Inge Jacobsen creates photorealistic and slightly surreal works through intricately cross-stitching and embroidering images onto magazines, newspapers, and advertisements. Inge describes her work as an intervention as she uses, “thread as a way of physically intervening and appropriating meaning…” subverting the source image and its original intent.
Born in Ireland, Inge’s grandmother taught her the intricate cross-stitching that would become essential to her artistic expression. After moving to Denmark in her early teens, Inge began to use her embroidery as a method of bridging the language barrier in her newfound home. Earning her degree in fine art from Kingston University in 2011, Jacobsen has been featured in many prominent group shows and had her work featured in publications such as Vogue, Juxtapoz Magazine, and Frankie Magazine.

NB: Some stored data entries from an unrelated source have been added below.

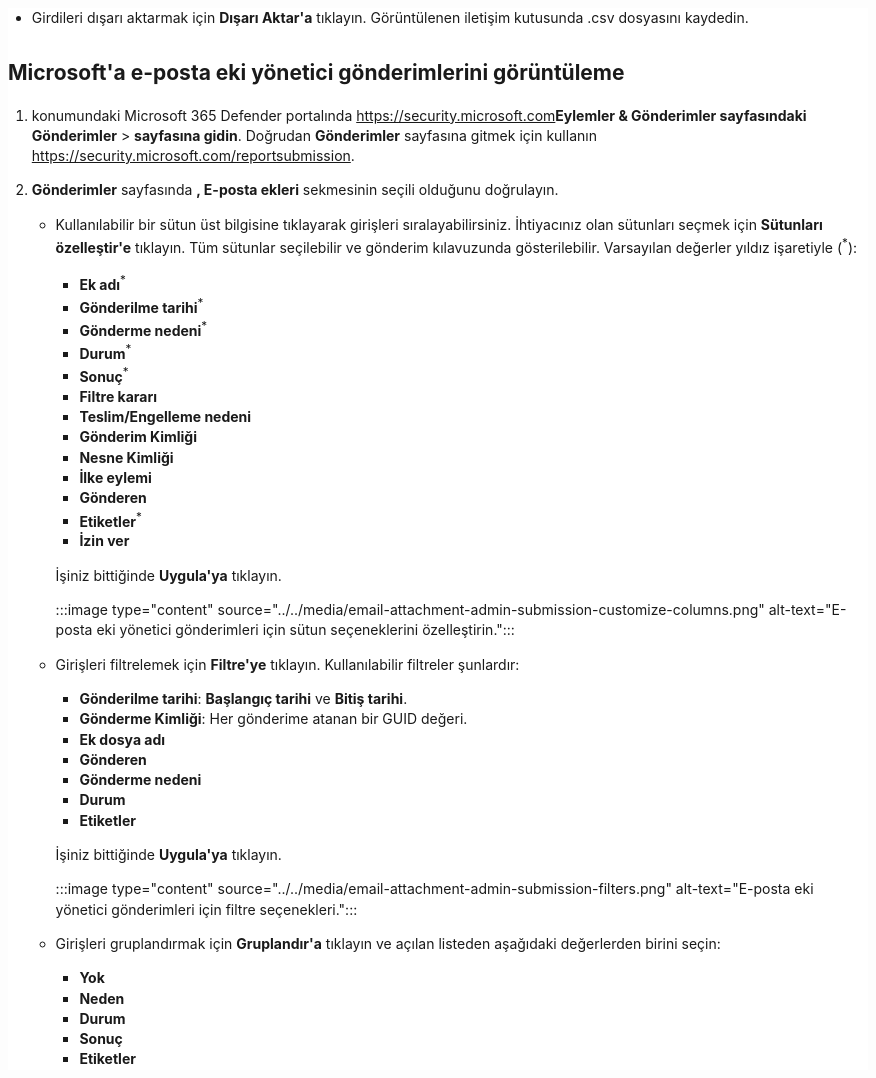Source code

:    - Girdileri dışarı aktarmak için **Dışarı Aktar'a** tıklayın. Görüntülenen iletişim kutusunda .csv dosyasını kaydedin.

## <a name="view-email-attachment-admin-submissions-to-microsoft"></a>Microsoft'a e-posta eki yönetici gönderimlerini görüntüleme

1. konumundaki Microsoft 365 Defender portalında <https://security.microsoft.com>**Eylemler & Gönderimler sayfasındaki Gönderimler** \> **sayfasına gidin**. Doğrudan **Gönderimler** sayfasına gitmek için kullanın <https://security.microsoft.com/reportsubmission>.

2. **Gönderimler** sayfasında **, E-posta ekleri** sekmesinin seçili olduğunu doğrulayın.

   - Kullanılabilir bir sütun üst bilgisine tıklayarak girişleri sıralayabilirsiniz. İhtiyacınız olan sütunları seçmek için **Sütunları özelleştir'e** tıklayın. Tüm sütunlar seçilebilir ve gönderim kılavuzunda gösterilebilir. Varsayılan değerler yıldız işaretiyle (<sup>\*</sup>):
     - **Ek adı**<sup>\*</sup>
     - **Gönderilme tarihi**<sup>\*</sup>
     - **Gönderme nedeni**<sup>\*</sup>
     - **Durum**<sup>\*</sup>
     - **Sonuç**<sup>\*</sup>
     - **Filtre kararı**
     - **Teslim/Engelleme nedeni**
     - **Gönderim Kimliği**
     - **Nesne Kimliği**
     - **İlke eylemi**
     - **Gönderen**
     - **Etiketler**<sup>\*</sup>
     - **İzin ver**

     İşiniz bittiğinde **Uygula'ya** tıklayın.

     :::image type="content" source="../../media/email-attachment-admin-submission-customize-columns.png" alt-text="E-posta eki yönetici gönderimleri için sütun seçeneklerini özelleştirin.":::

   - Girişleri filtrelemek için **Filtre'ye** tıklayın. Kullanılabilir filtreler şunlardır:
     - **Gönderilme tarihi**: **Başlangıç tarihi** ve **Bitiş tarihi**.
     - **Gönderme Kimliği**: Her gönderime atanan bir GUID değeri.
     - **Ek dosya adı**
     - **Gönderen**
     - **Gönderme nedeni**
     - **Durum**
     - **Etiketler**

     İşiniz bittiğinde **Uygula'ya** tıklayın.

     :::image type="content" source="../../media/email-attachment-admin-submission-filters.png" alt-text="E-posta eki yönetici gönderimleri için filtre seçenekleri.":::

   - Girişleri gruplandırmak için **Gruplandır'a** tıklayın ve açılan listeden aşağıdaki değerlerden birini seçin:
     - **Yok**
     - **Neden**
     - **Durum**
     - **Sonuç**
     - **Etiketler**
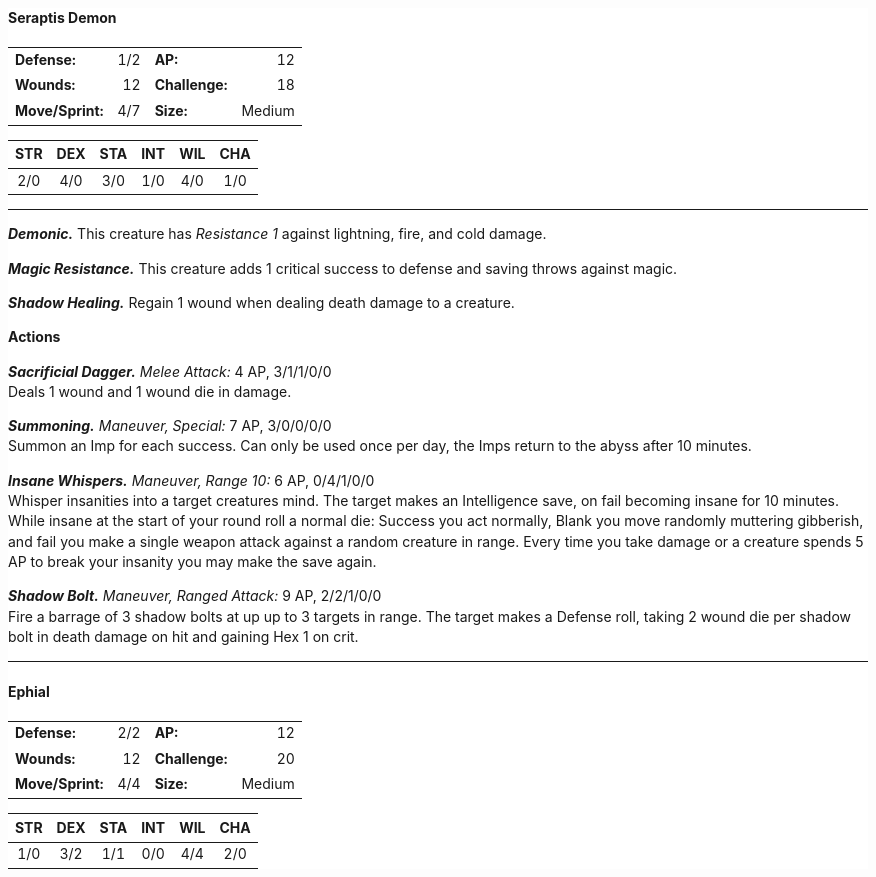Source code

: #### Seraptis Demon
 | | | | |
 |:---|---:|:---|---:|
 | **Defense:** | 1/2 | **AP:** | 12 |
 | **Wounds:** | 12 | **Challenge:** | 18 |
 | **Move/Sprint:** | 4/7 | **Size:** | Medium |
 
|STR|DEX|STA|INT|WIL|CHA|
|:---:|:---:|:---:|:---:|:---:|:---:|
|2/0|4/0|3/0|1/0|4/0|1/0|

___
***Demonic.*** This creature has _Resistance 1_ against lightning, fire, and cold damage.

***Magic Resistance.*** This creature adds 1 critical success to defense and saving throws against magic.

***Shadow Healing.*** Regain 1 wound when dealing death damage to a creature.

**Actions**

***Sacrificial Dagger.*** *Melee Attack:* 4 AP, 3/1/1/0/0</br>Deals 1 wound and 1 wound die in damage.

***Summoning.*** *Maneuver, Special:* 7 AP, 3/0/0/0/0</br>Summon an Imp for each success. Can only be used once per day, the Imps return to the abyss after 10 minutes.

***Insane Whispers.*** *Maneuver, Range 10:* 6 AP, 0/4/1/0/0</br>Whisper insanities into a target creatures mind. The target makes an Intelligence save, on fail becoming insane for 10 minutes. While insane at the start of your round roll a normal die: Success you act normally, Blank you move randomly muttering gibberish, and fail you make a single weapon attack against a random creature in range. Every time you take damage or a creature spends 5 AP to break your insanity you may make the save again.

***Shadow Bolt.*** *Maneuver, Ranged Attack:* 9 AP, 2/2/1/0/0</br>Fire a barrage of 3 shadow bolts at up up to 3 targets in range. The target makes a Defense roll, taking 2 wound die per shadow bolt in death damage on hit and gaining Hex 1 on crit.
___

#### Ephial
 | | | | |
 |:---|---:|:---|---:|
 | **Defense:** | 2/2 | **AP:** | 12 |
 | **Wounds:** | 12 | **Challenge:** | 20 |
 | **Move/Sprint:** | 4/4 | **Size:** | Medium |
 
|STR|DEX|STA|INT|WIL|CHA|
|:---:|:---:|:---:|:---:|:---:|:---:|
|1/0|3/2|1/1|0/0|4/4|2/0|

Inge’s work is most notable for the visceral reaction the images illicit from the viewer. In her most recent “Consumed” series, she weaves multi-colored thread through the eyes and mouths of female models in advertisements found in high-fashion magazines. This intervention transforms these images of beautiful women into ghostly portraits that obscure the advertisement’s original intent in favor of exposing the sinister industry beneath. On her relationship to fashion imagery, she explains, “I started linking the idea of the photographic object and women as photographed objects, how they are treated as things to be gazed at and often appreciated for their physical beauty alone.” She uses this feminist intervention to demonstrate the dangerous repercussions of the fashion industry’s frequent objectification of women. Jacobsen explores sexism and larger societal issues through her unique interpretation of magazine and advertising imagery.
Inge Jacobsen is a fiber artist who carefully looks at how publications and advertising intend to communicate ideas and through intervention she deconstructs their original intent and subject matter. Her intricate process and surreal work forces her audience to confront issues that underly the source image. We are truly inspired by her unique approach to found imagery and her ability to highlight such vital social issues through fiber art.